#### Exercise prompt:
Look for the word "middle" in the entries below, then copy every line that has it.

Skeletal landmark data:
════════

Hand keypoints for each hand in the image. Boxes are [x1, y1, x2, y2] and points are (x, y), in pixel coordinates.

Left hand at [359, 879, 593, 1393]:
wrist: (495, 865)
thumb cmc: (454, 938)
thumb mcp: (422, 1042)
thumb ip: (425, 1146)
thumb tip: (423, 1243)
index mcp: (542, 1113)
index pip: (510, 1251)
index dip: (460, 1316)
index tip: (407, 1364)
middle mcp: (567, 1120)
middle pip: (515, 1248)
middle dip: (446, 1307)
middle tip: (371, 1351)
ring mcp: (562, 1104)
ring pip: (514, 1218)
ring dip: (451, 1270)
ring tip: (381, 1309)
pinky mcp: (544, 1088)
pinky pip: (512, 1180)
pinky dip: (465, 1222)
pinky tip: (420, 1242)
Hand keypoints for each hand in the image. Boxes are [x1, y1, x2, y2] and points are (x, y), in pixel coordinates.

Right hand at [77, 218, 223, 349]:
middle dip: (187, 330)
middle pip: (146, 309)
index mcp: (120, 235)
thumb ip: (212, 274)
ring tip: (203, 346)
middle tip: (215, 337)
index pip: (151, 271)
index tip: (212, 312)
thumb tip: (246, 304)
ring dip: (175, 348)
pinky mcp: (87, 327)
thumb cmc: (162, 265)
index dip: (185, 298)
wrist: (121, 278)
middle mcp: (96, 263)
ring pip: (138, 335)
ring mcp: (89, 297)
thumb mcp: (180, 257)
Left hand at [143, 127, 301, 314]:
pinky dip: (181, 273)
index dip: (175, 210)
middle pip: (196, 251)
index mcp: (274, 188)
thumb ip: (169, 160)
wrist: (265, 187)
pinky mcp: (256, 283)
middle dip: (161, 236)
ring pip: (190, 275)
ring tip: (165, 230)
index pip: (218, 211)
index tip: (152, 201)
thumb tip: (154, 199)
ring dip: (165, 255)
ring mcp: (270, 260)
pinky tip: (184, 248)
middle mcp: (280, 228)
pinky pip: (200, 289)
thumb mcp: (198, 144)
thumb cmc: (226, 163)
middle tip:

════════

#### Exercise response:
middle mcp: (567, 1120)
middle pip: (515, 1248)
middle dip: (446, 1307)
middle tip: (371, 1351)
middle dip: (187, 330)
middle pip: (146, 309)
middle tip: (215, 337)
middle mcp: (96, 263)
middle pip: (196, 251)
middle dip: (161, 236)
middle mcp: (280, 228)
middle tip:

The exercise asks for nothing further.